Она так разошлась в своих обличениях, что лжецом и подлецом меня назвала, заявила, что я всем, а паче всех самому себе лгу. Что поступаю я низко и недостойно. Когда же я спросил у неё, как, по её разумению, следовало бы поступить, она сказала, что с такими устремлениями, как у меня, правильнее было бы дома сидеть. Но тут-то меня и прорвало. Я так прямо и заявил ей, что нисколько не сомневался в таком её ответе, потому что давно заметил, что она друзей моих не любит и хочет отвадить их от нашего дома.

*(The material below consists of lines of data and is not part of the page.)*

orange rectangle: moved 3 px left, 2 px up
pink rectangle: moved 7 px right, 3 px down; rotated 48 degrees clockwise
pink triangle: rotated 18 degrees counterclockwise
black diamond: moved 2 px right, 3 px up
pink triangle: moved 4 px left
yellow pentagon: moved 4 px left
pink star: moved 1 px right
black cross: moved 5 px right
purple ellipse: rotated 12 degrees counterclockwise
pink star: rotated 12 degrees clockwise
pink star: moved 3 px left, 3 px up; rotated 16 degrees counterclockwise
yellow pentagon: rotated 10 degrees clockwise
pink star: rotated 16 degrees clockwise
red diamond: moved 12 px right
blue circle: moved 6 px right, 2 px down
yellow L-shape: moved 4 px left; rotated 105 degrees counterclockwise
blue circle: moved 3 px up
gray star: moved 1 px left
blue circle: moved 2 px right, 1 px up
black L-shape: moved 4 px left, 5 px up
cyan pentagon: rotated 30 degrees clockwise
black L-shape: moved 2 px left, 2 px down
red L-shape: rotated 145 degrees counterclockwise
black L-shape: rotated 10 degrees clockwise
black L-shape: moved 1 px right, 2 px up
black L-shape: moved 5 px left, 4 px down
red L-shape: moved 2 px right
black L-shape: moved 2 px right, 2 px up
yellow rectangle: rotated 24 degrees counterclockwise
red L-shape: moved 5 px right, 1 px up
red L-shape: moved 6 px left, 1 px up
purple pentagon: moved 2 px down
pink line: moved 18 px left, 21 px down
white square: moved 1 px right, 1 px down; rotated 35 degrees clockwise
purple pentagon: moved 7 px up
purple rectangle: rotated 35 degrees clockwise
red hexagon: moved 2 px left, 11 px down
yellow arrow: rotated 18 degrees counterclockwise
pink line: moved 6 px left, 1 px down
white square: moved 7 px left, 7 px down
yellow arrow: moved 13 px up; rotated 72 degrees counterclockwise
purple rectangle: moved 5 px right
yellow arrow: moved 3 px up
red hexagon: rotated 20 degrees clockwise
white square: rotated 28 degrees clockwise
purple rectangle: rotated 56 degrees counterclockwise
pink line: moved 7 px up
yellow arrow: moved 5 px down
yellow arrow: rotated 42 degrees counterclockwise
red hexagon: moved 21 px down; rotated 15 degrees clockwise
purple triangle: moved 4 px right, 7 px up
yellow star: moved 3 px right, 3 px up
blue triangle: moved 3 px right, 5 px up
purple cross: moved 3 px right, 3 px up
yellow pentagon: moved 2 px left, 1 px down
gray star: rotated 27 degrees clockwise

Но в ответ мне она лишь расхохоталась. С вызовом расхохоталась, голову запрокинув. И в этом её жесте я столько презрения к себе углядел, что испугался, уж не утратил ли своих позиций над ней. Но когда я, прибегнув к излюбленному своему приёму, назвал её злой и жестокой и напомнил, в каком положении теперь нахожусь, и когда она, выслушав меня, вдруг переменилась в лице, оставив этот тон и насмешки, я убедился, что власти над ней не утратил. Убедившись, я успокоился. Сначала она слушала меня насмешливо: опять, мол, завёл шарманку. Но я был настойчив и как никогда красноречив. Я говорил ей, что видел в ней своего друга и лишь потому позволил себе поделиться с нею и спросить совета в щекотливом деле. Но она не протянула мне руку помощи, оттолкнув меня, как злейшего своего недруга. Чем я провинился перед нею – не знаю. Вероятнее всего своею неустроенностью, тем, что не имею много денег. Что ж, я действительно беден. Я бедный молодой человек, претерпевающий нужду и несчастия, имеющий в сердце тоску по родному дому, обманутый друзьями и вот, наконец, преданный любимой. К кому обращусь, к кому понесу печаль мою, когда даже самый близкий человек отвергает меня. Но главное, – и как она не понимает этого? – уличив только что меня в подлости и лжи, она попрекнула меня своими деньгами. Как? Так ведь если я, будучи подл и лжив, денег ей до сих пор не вернул, то и причиной тому подлость и ложь. Будь я порядочным человеком, с лёгкостью мог бы на внешние причины сослаться, никто бы и не усомнился в моей правдивости. Но уж коли подлец, то про внешние причины непременно налгу. Всё в подлости моей, она причиной всему. И каждый поступок мой – злодеяние, потому что от подлеца и ждать другого нельзя.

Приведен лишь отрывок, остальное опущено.